* _Source text_:
3. Using the dataset

Now that your dataset is ready, how do you query it?

To find resource usage at a point in time t, query the view for records that were inserted before t, and deleted after t (or not deleted yet).

Here we also group by project.

SELECT
  project_id,
  count(instance_id) as num_instances,
  SUM(cores) as total_cores,
  SUM(memory_mb) as total_memory_mb,
  SUM(pd_standard_size_gb) as total_pd_standard_size_gb,
  SUM(pd_ssd_size_gb) as total_pd_ssd_size_gb
  SUM(local_ssd_size_gb) as total_local_ssd_size_gb
FROM `gce_usage_log._gce_usage_log`

WHERE inserted < '2019-08-23 08:00:00.000 UTC'
  AND ('2019-08-23 08:00:00.000 UTC' < deleted OR deleted is null)

GROUP BY project_id

Your results will look something like:

query results

You can also filter on network tags, or labels, by adding them to the query:

  AND 'ssh' IN UNNEST(tags)
  AND ('env', 'development') IN UNNEST(labels)

3.3 Caveats

The schema from audit logs is dynamic and may not include the labels or tags fields depending on whether any records contain those fields.

Practically, if you do not have any GCE instances with labels or network tags in the latest partition of the cloudaudit_googleapis_com_activity_ table:

  • any query to the view will fail
  • the view cannot be created

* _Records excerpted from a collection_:

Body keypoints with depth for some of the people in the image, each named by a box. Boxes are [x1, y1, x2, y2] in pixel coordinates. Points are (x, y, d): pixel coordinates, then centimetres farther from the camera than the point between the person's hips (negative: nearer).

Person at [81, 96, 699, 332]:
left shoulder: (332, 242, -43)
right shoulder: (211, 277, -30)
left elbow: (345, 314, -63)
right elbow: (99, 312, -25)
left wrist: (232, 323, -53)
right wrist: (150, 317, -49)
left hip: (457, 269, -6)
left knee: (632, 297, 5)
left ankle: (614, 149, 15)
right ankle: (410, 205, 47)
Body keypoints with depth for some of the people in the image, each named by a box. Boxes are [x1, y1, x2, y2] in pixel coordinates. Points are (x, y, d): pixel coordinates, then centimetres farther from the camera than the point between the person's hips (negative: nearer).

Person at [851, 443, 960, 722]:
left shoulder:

---

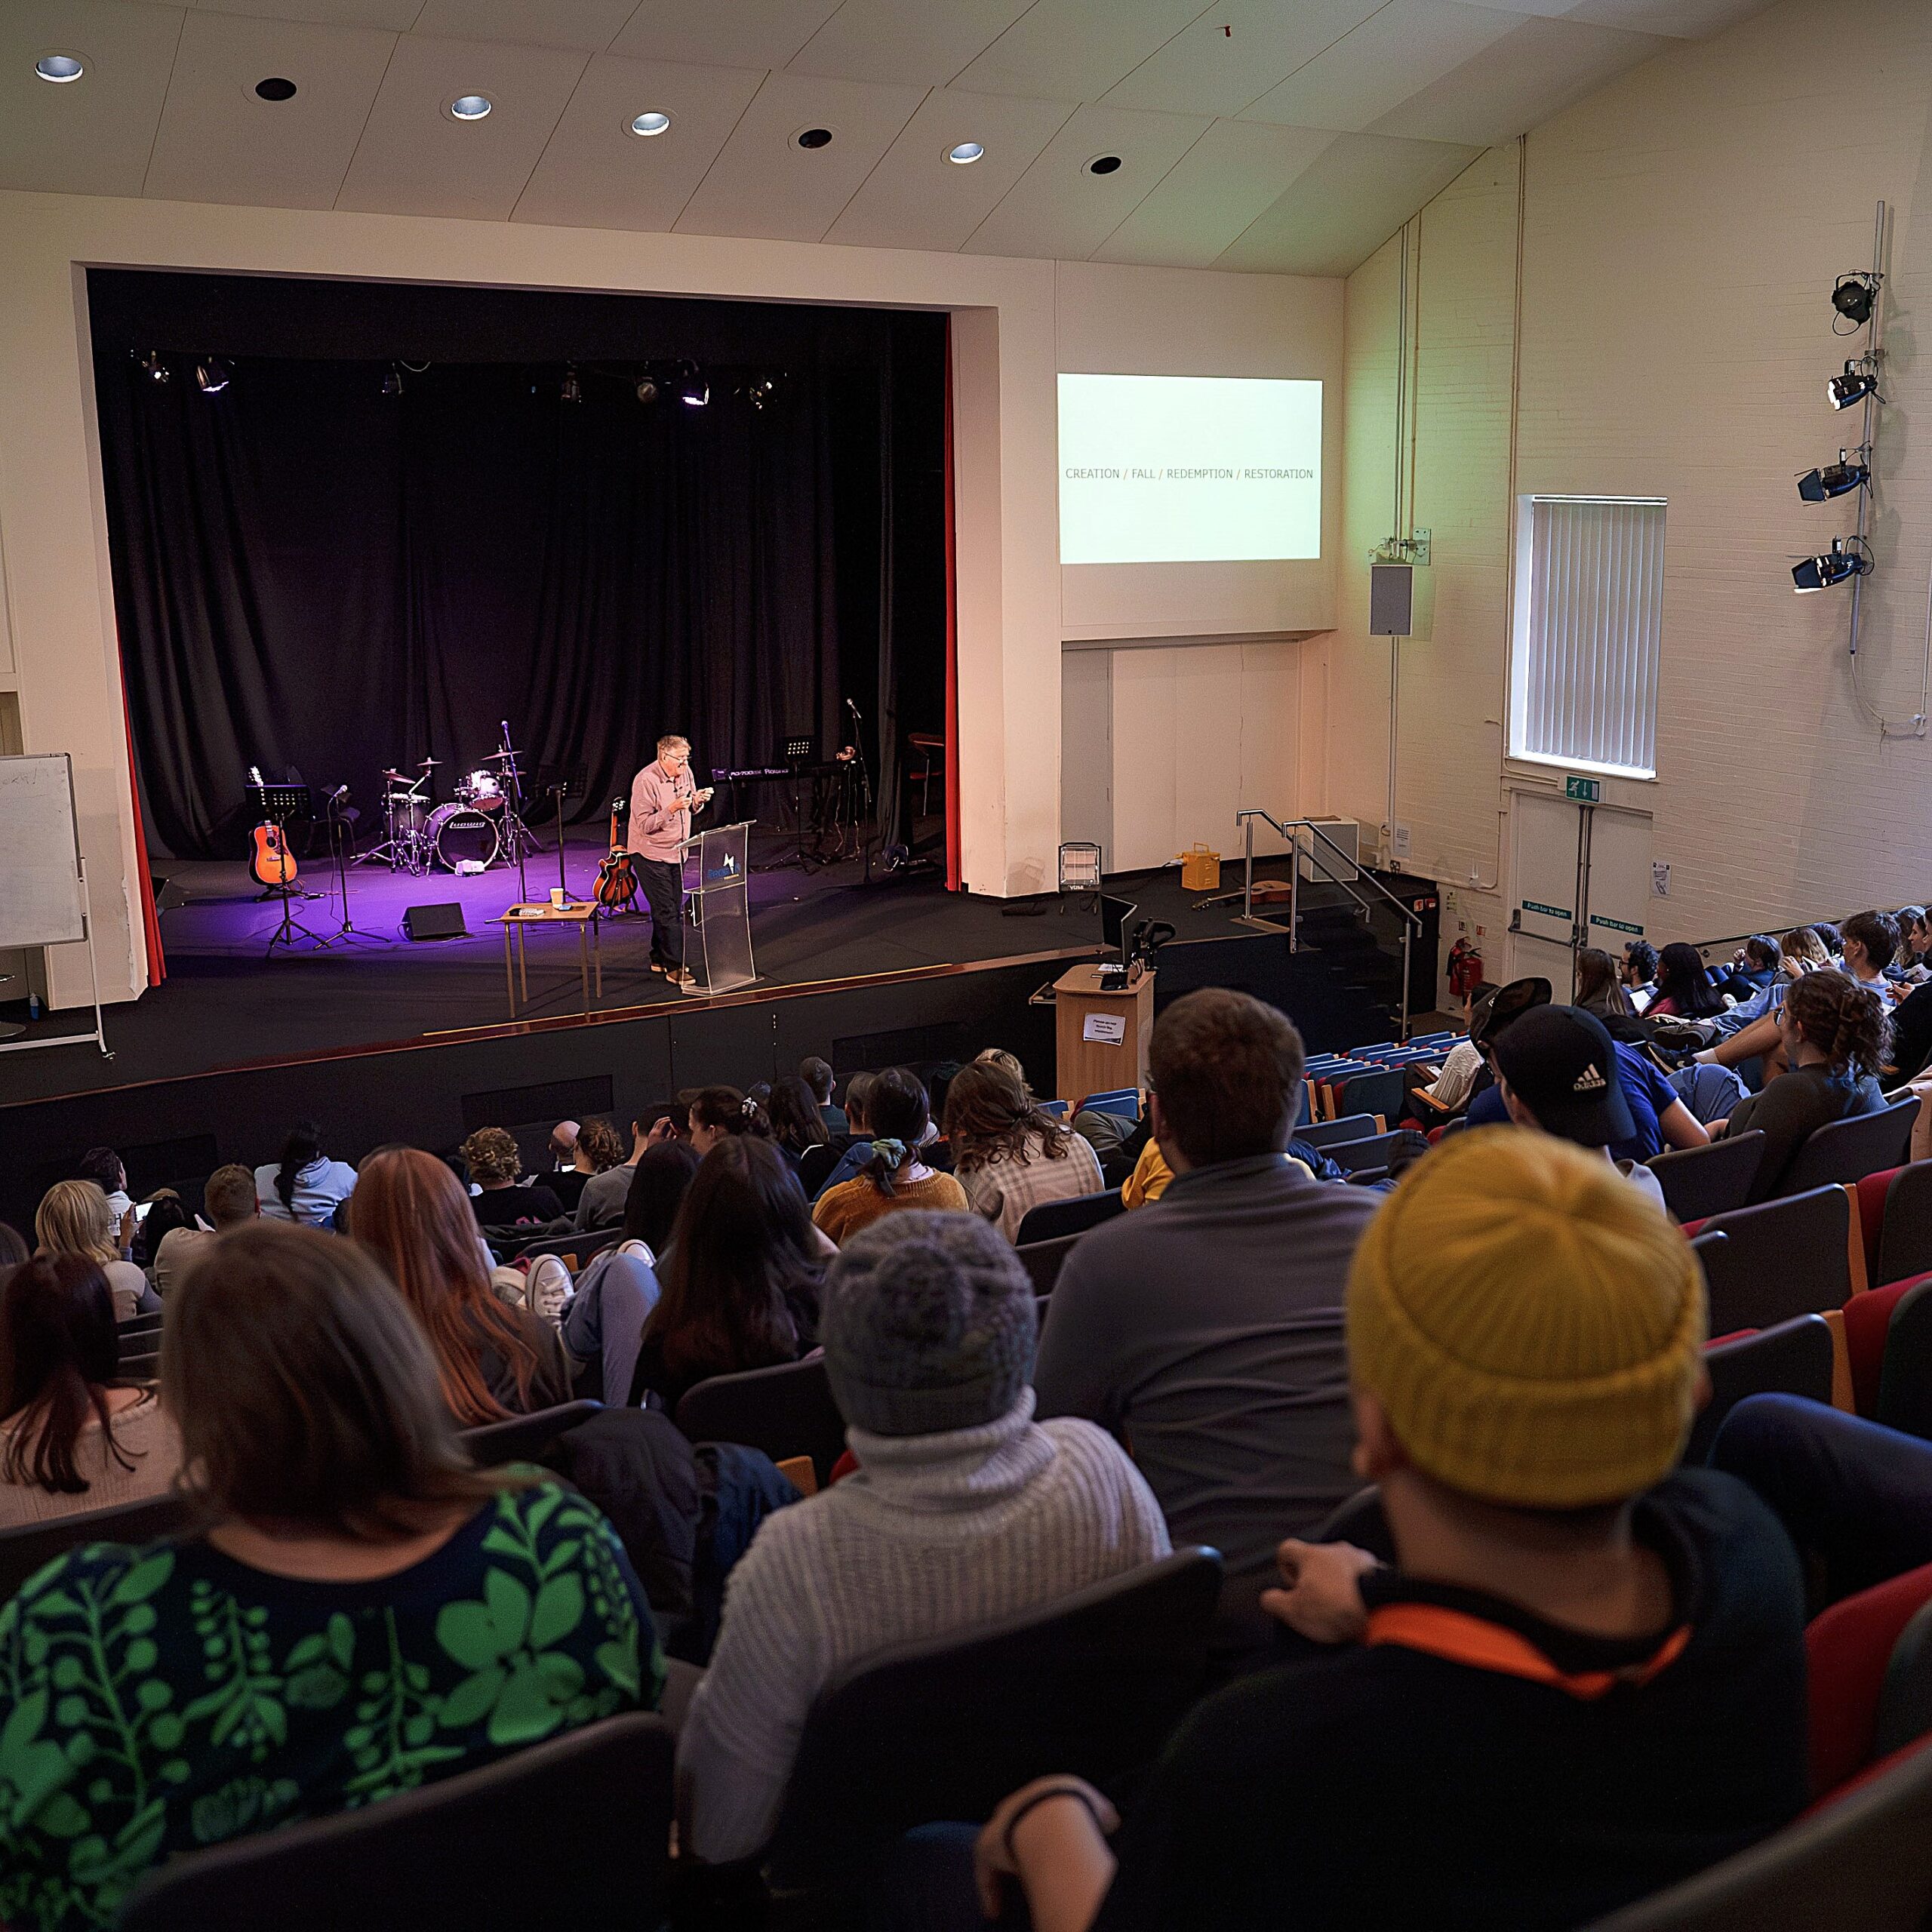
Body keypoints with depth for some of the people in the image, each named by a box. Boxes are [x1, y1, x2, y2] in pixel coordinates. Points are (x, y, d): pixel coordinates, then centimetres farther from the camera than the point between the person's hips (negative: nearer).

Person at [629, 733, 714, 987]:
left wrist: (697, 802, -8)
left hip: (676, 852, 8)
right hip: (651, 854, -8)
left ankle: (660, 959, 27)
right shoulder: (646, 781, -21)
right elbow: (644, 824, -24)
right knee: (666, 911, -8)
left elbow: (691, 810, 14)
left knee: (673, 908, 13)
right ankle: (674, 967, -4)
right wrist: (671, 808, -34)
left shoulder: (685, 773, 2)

--

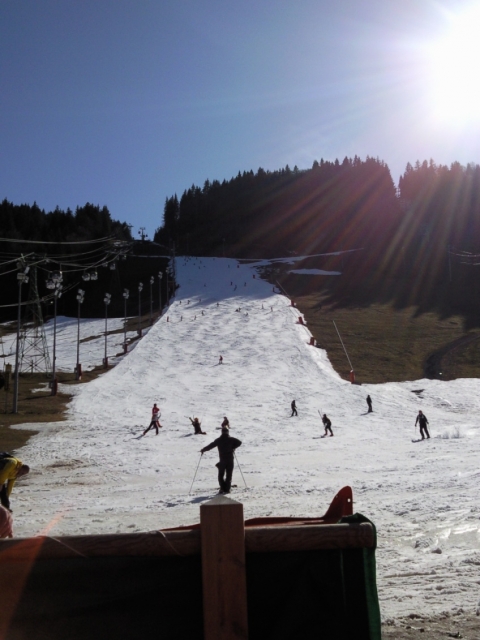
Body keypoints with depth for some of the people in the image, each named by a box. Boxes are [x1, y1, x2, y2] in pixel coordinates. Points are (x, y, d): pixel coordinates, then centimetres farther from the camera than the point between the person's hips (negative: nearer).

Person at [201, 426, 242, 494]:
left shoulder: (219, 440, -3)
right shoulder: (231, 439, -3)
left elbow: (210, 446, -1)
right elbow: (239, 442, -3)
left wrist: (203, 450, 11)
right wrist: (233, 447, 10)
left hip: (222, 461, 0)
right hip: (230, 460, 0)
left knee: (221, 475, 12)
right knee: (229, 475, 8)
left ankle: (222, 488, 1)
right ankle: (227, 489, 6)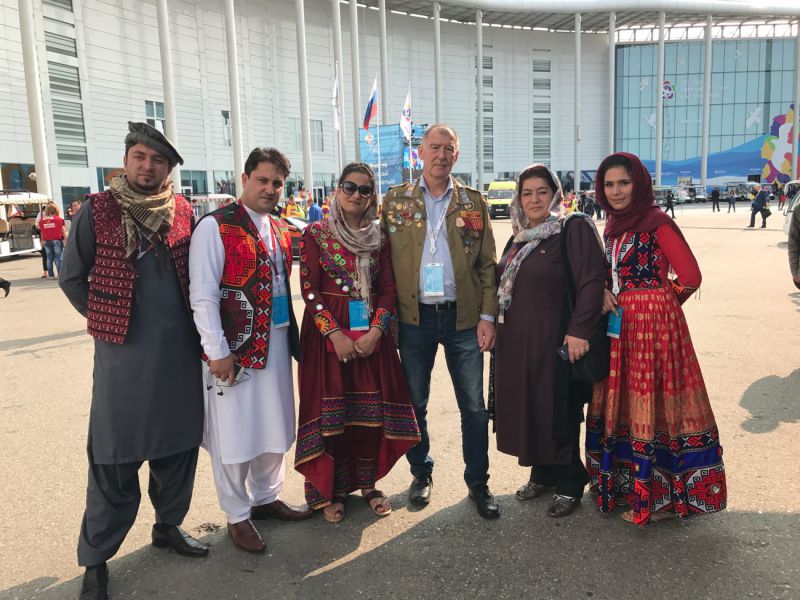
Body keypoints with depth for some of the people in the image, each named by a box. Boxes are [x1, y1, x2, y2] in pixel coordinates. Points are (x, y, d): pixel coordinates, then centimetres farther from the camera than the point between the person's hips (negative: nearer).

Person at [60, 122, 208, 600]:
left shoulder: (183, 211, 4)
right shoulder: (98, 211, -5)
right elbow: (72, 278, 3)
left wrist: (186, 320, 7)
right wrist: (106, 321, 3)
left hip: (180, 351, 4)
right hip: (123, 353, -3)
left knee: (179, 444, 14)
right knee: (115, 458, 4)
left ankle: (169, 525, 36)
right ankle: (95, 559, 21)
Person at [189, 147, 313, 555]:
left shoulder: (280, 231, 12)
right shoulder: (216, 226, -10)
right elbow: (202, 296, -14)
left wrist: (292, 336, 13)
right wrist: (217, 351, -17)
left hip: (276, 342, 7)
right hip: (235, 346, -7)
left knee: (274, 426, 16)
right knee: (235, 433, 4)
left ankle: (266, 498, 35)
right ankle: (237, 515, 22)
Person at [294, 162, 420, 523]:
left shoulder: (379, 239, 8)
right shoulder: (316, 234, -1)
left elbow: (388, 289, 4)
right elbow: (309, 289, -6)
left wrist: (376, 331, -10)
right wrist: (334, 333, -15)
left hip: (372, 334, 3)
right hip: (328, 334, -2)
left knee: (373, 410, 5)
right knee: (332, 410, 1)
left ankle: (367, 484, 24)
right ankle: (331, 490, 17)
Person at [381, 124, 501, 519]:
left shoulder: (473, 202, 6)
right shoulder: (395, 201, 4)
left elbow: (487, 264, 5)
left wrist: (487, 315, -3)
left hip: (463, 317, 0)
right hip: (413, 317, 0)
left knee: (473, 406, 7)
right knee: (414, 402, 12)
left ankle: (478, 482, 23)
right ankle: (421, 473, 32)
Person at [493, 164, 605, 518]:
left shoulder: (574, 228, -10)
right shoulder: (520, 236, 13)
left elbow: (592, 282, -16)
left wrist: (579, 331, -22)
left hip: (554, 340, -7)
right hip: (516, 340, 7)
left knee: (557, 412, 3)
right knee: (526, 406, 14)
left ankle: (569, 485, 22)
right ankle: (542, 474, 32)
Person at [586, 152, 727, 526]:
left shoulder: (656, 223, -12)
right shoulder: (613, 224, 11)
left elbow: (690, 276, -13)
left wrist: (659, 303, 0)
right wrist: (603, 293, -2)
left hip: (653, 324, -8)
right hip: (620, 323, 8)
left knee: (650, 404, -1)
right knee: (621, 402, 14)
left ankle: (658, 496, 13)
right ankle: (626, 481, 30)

* _Your tasks_:
1/ Reproduce the passage of the GCE usage text that runs between "Your results will" and "('env', 'development') IN UNNEST(labels)", inclusive.
2/ Decide whether each statement agrees with the GCE usage text. Answer yes or no for each, and quote the words of the text that decide it.
(a) The sample query groups its results by project.
(b) To find resource usage at a point in time t, you query for records that were inserted after t.
(c) If no GCE instances with labels or network tags exist in the latest partition of the cloudaudit_googleapis_com_activity_ table, the view cannot be created.

* _Activity answers_:
1/
Your results will look something like:

query results

You can also filter on network tags, or labels, by adding them to the query:

  AND 'ssh' IN UNNEST(tags)
  AND ('env', 'development') IN UNNEST(labels)

2/
(a) Yes: "Here we also group by project."
(b) No: "query the view for records that were inserted before t, and deleted after t (or not deleted yet)."
(c) Yes: "the view cannot be created"